В передней раздался пронзительный звонок. Все переглянулись, всем показалось, что зря увлеклись, зря начали спор, забыли о деле.
— Не ходите, Егор, на вас лица нет, — махнула Прасковья Семеновна.
— Кто б мог быть? — сказал Савинков. — Прасковья Семеновна, я пройду в кабинет.
Накинув широкий серый платок на плечи, Прасковья Семеновна мгновенно стала кухаркой. В передней отперла сначала на цепочку. В раскрывшуюся на цепь полосу спросила — «Кто тут»?
— Телеграмма.
Почтальон подал телеграмму из Одессы. Получив на чай, вышел.
«Партия двадцать велосипедов фирмы «Дуке» прибудет пятницу девять вечера. Неймайер» — прочел вслух Савинков.
— Товарищи! — сказал он громко, — послезавтра в девять приезжает Иван Николаевич!

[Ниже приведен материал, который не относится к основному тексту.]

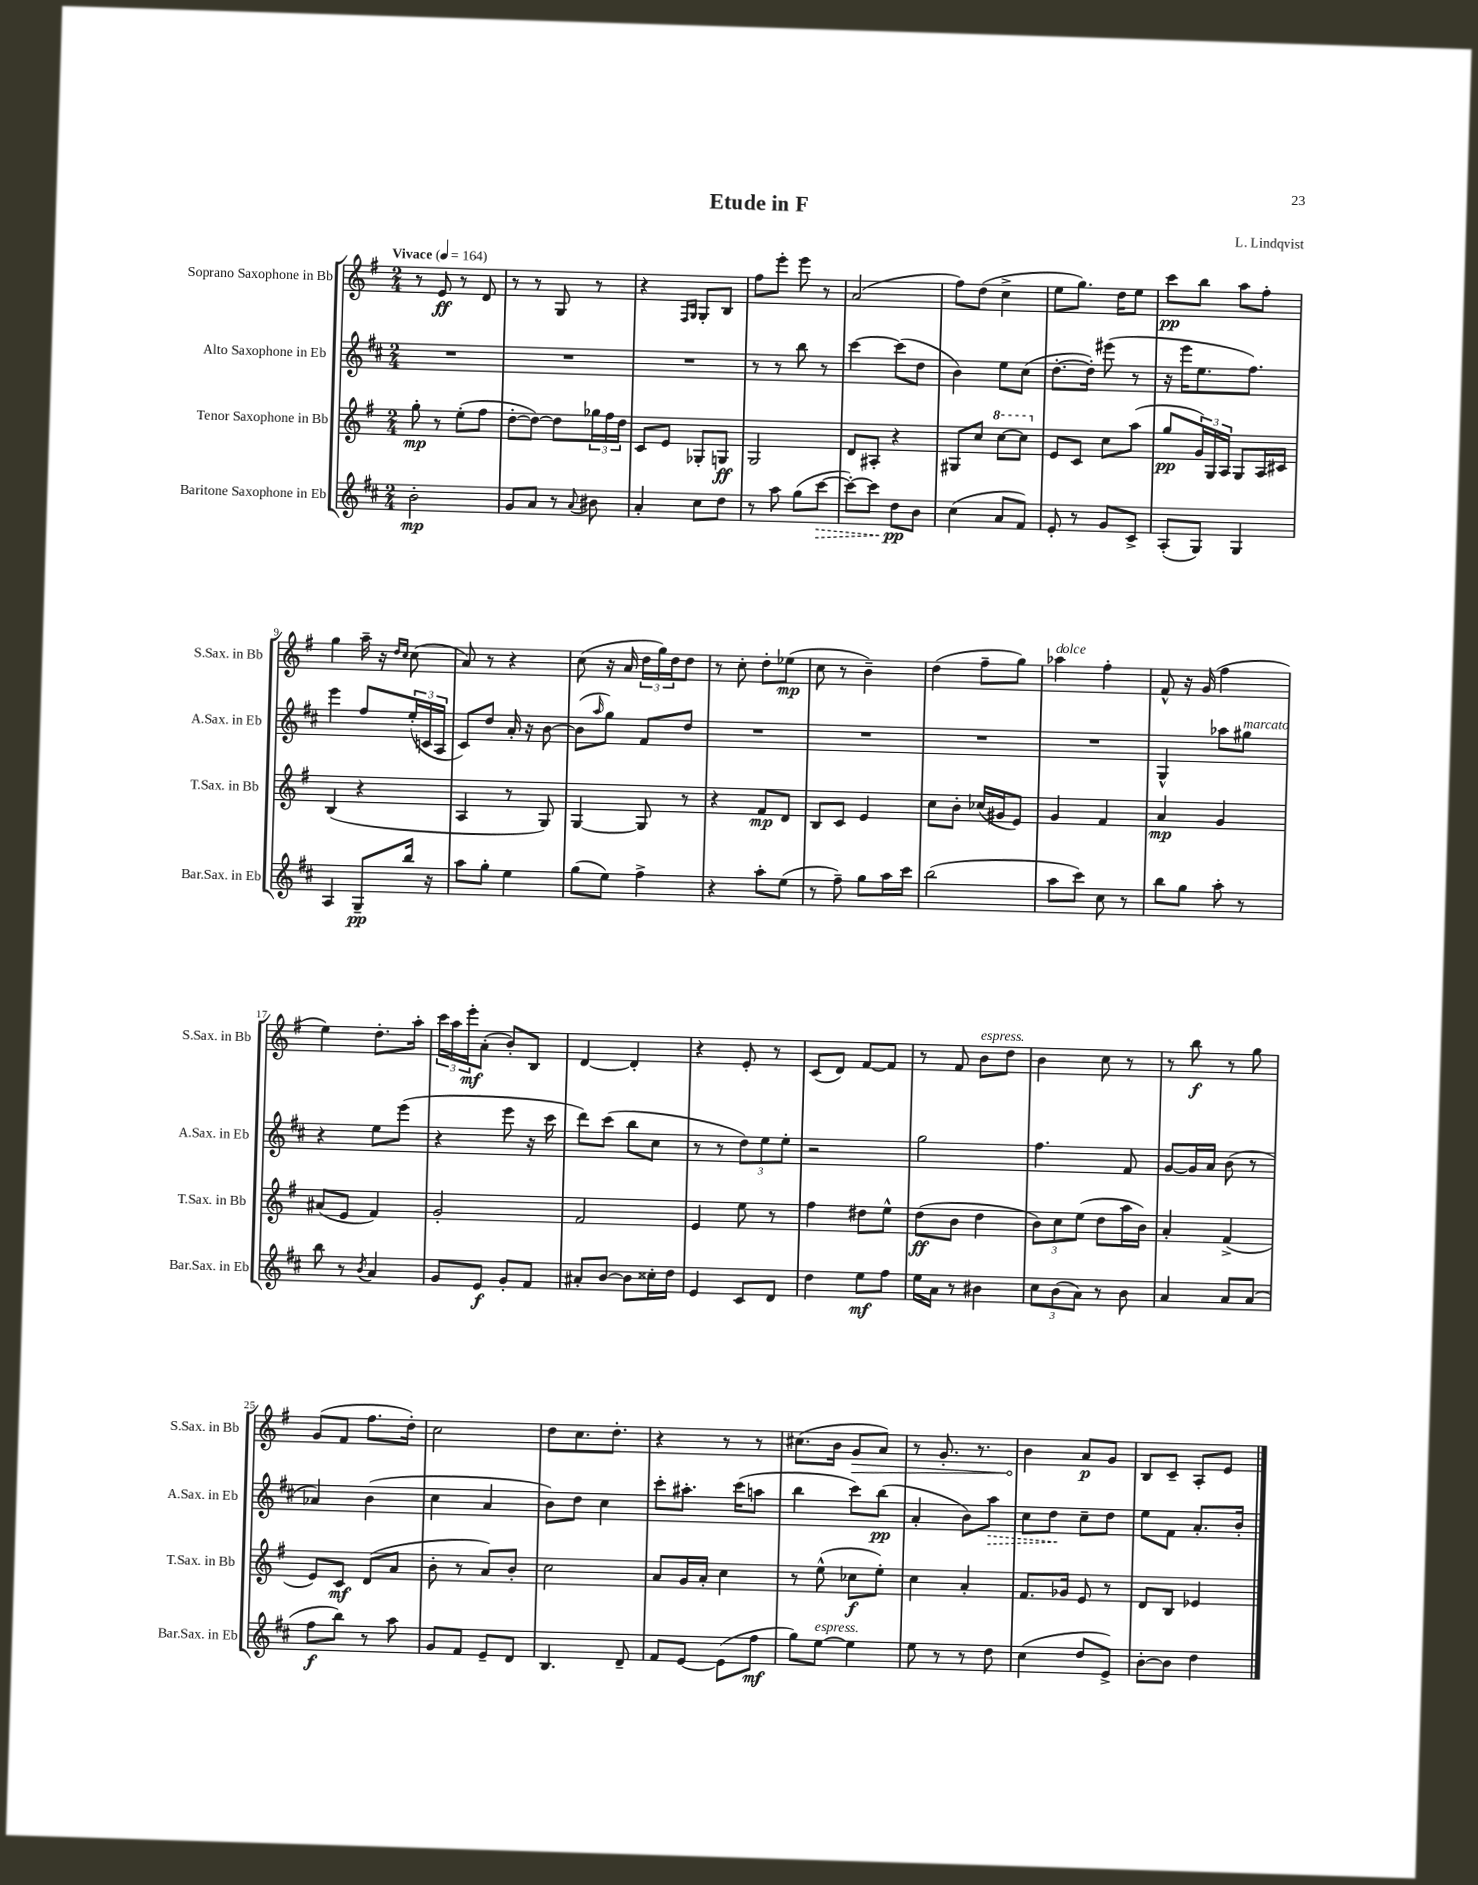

**kern	**kern	**kern	**kern
*staff4	*staff3	*staff2	*staff1
*clefG2	*clefG2	*clefG2	*clefG2
*k[f#c#]	*k[f#]	*k[f#c#]	*k[f#]
*M2/4	*M2/4	*M2/4	*M2/4
*MM164	*MM164	*MM164	*MM164
2b'\	8gg'\	2r	8r
.	8r	.	8e/
.	(8ee'\L	.	8r
.	8ff#\J	.	8d/
=	=	=	=
8g/L	[8dd'\L	2r	8r
8a/J	8dd\_J)	.	8r
8r	8dd\]L	.	8G/
8qqa/	.	.	.
8b#\	24gg-\L	.	8r
.	24ff#\	.	.
.	24dd\JJ	.	.
=	=	=	=
4a'/	8c/L	2r	4r
.	8e/J	.	.
.	.	.	16qqF#/LL
.	.	.	16qqG/JJ
8cc#\L	8G-'/L	.	8G'/L
8dd\J	8G/J	.	8B/J
=	=	=	=
8r	2G/	8r	8ff#\L
8aa\	.	8r	8eee'\J
(8gg\L	.	8bb\	8eee\
[8ccc#\J	.	8r	8r
=	=	=	=
8ccc#'\_L)	8d/L	[4ccc#\	(2a/
8ccc#\]J	8A#'/J	.	.
8dd\L	4r	(8ccc#\]L	.
8b\J	.	8dd\J	.
=	=	=	=
(4cc#\	8G#/L	4b\)	8ff#\L)
.	8cc/J	.	(8dd\J
8a/L	[8ccc\L	8ee\L	4cc^\
8f#/J)	8ccc\]J	(8cc#\J	.
=	=	=	=
8e'/	8e/L	[8.dd'\L	8ee\L
8r	8c/J	.	8.gg\J)
.	.	16dd'\]Jk)	.
8g/L	8cc\L	(8eee#\	.
.	.	.	16dd\LK
8c#^/J	(8aa\J	8r	8ee\J
=	=	=	=
(8A'/L	8gg/L	16r	8ccc\L
.	.	16eee\LK	.
8G/J)	24g/L)	8.ee\	8bb\J
.	24G/	.	.
.	24A/JJ	.	.
4G/	8G/L	.	8aa\L
.	.	8.ff#\J)	.
.	16A/L	.	8ff#'\J
.	16c#/JJ	.	.
=	=	=	=
4A/	(4B/	4eee\	4gg\
8G~/L	4r	8ff#/L	16aa~\
.	.	.	16r
.	.	.	16qqdd/LL
.	.	.	16qqcc/JJ
16bb/Jk	.	(24ee'/L	(8cc\
.	.	24c/	.
16r	.	.	.
.	.	24A/JJ	.
=	=	=	=
8aa\L	4A/	8c#/L)	8a/)
8gg'\J	.	8dd/J	8r
4ee\	8r	16a'/	4r
.	.	16r	.
.	8G/)	[8b\	.
=	=	=	=
(8gg\L	[4G/	(8b\]L	(8cc\
.	.	16qqaa/	.
8ee\J)	.	8gg\J)	16r
.	.	.	16a/
4ff#^\	8G/]	8f#/L	24dd\LL
.	.	.	24gg\)
.	.	.	24dd\J
.	8r	8dd/J	8dd\J
=	=	=	=
4r	4r	2r	8r
.	.	.	8cc'\
8aa'\L	8f#/L	.	8dd'\L
(8ee\J	8d/J	.	(8ee-\J
=	=	=	=
8r	8B/L	2r	8cc\
8ff#~\)	8c/J	.	8r
8gg\L	4e/	.	4b~\)
16aa\L	.	.	.
16ccc#\JJ	.	.	.
=	=	=	=
(2bb\	8cc\L	2r	(4dd\
.	8b'\J	.	.
.	(16cc-/LL	.	8ff#~\L
.	16g#/J	.	.
.	8e/J)	.	8gg\J)
=	=	=	=
8aa\L	4g/	2r	4aa-\
8ccc#\J)	.	.	.
8cc#\	4f#/	.	4ff#'\
8r	.	.	.
=	=	=	=
8bb\L	4a/	4G^^/	8f#^^/
8gg\J	.	.	16r
.	.	.	(16g/
8aa'\	4g/	8aa-\L	4ff#\
8r	.	8gg#\J	.
=	=	=	=
8bb\	(8a#/L	4r	4ee\)
8r	8e/J	.	.
8qb/	.	.	.
4a/	4f#/)	8ee\L	8.dd'\L
.	.	(8eee\J	.
.	.	.	16aa'\Jk
=	=	=	=
8g/L	2g'/	4r	24ccc\LL
.	.	.	24aa\
.	.	.	24eee'\J
8e/J	.	.	(8a'\J
8g'/L	.	8eee\	8b'/L)
8f#/J	.	16r	8B/J
.	.	16ccc#\	.
=	=	=	=
8a#'/L	2f#/	8ddd\L)	[4d/
[8b/J	.	(8ccc#\J	.
8b\]L	.	8bb\L	4d'/]
16cc##'\L	.	8cc#\J	.
16dd\JJ	.	.	.
=	=	=	=
4e/	4e/	8r	4r
.	.	8r	.
8c#/L	8ee\	12dd\L)	8e'/
.	.	12ee\	.
8d/J	8r	.	8r
.	.	12ee'\J	.
=	=	=	=
4dd\	4ff#\	2r	(8c/L
.	.	.	8d/J)
8ee\L	8dd#\L	.	[8f#/L
8ff#\J	8ee^^\J	.	8f#/]J
=	=	=	=
16ee\LL	(8dd\L	2gg\	8r
16a\JJ	.	.	.
8r	8b\J	.	8f#/
4b#\	4dd\	.	8b\L
.	.	.	8dd\J
=	=	=	=
12cc#\L	12b\L)	4.ff#\	4b\
(12b\	12cc\	.	.
12a\J)	(12ee\J	.	.
8r	8dd\L	.	8cc\
8b\	16aa\L	8f#/	8r
.	16b\JJ)	.	.
=	=	=	=
4a/	4a'/	[8g/L	8r
.	.	16g/]L	8bb\
.	.	16a/JJ	.
8a/L	(4f#^/	(8b\	8r
(8a/J	.	8r	8gg\
=	=	=	=
8ff#\L	8e/L)	4a-/)	(8g/L
8bb\J)	8c/J	.	8f#/J
8r	(8d/L	(4b\	8.ff#\L
8aa\	8a/J	.	.
.	.	.	16dd'\Jk)
=	=	=	=
8g/L	8b'\	4cc#\	2cc\
8f#/J	8r	.	.
8e~/L	8a/L)	4a/	.
8d/J	8b'/J	.	.
=	=	=	=
4.B/	2cc\	8b\L)	8dd\L
.	.	8dd\J	8.cc\
.	.	4cc#\	.
.	.	.	8.dd'\J
8d~/	.	.	.
=	=	=	=
8f#/L	8a/L	8ccc#'\L	4r
[8e/J	16g/L	8.aa#'\J	.
.	16a'/JJ	.	.
(8e\]L	4cc\	.	8r
.	.	(16ccc#\LK	.
8ff#\J	.	8aa\J	8r
=	=	=	=
8gg\L)	8r	4bb\	(8.cc#\L
[8ee\J	(8ee^^\	.	.
.	.	.	16b\Jk
4ee\]	8cc-\L	8ccc#\L)	8g/L
.	8ee'\J)	(8bb\J	8a/J)
=	=	=	=
8ee\	4cc\	4a'/	8r
8r	.	.	8.g'/
8r	4a'/	8b\L)	.
.	.	.	8.r
8dd\	.	8aa\J	.
=	=	=	=
(4cc#\	8.f#/L	8cc#\L	4b\
.	.	8dd\J	.
.	16g-/Jk	.	.
8dd/L	8e/	8cc#~\L	8a/L
8e^/J)	8r	8dd\J	8g/J
=	=	=	=
[8b'\L	8d/L	8ee\L	8B/L
8b\]J	8B/J	8f#\J	8c~/J
4dd\	4e-/	8.a'/L	8A'/L
.	.	.	8e/J
.	.	16b'/Jk	.
==	==	==	==
*-	*-	*-	*-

Савинков шел по Офицерской. Еще вчера в Царском, возвращаясь со скачек в столбах пыли, поднятых развозившими публику извозчиками, внезапно почувствовал, что жизнь становится тяжела. Конечно, товарищи, дело, партия. Он любил Янека, Егора, Ивана Николаевича, но не о том думал Савинков, когда ехал в столбах пыли с царскосельского ипподрома. Думал, что жизнь одинока. От тел, которые покупал, родилась тоска. Хотелось любви. Вспоминал встречу с Ниной. Пролетевших по, Среднему пожарных.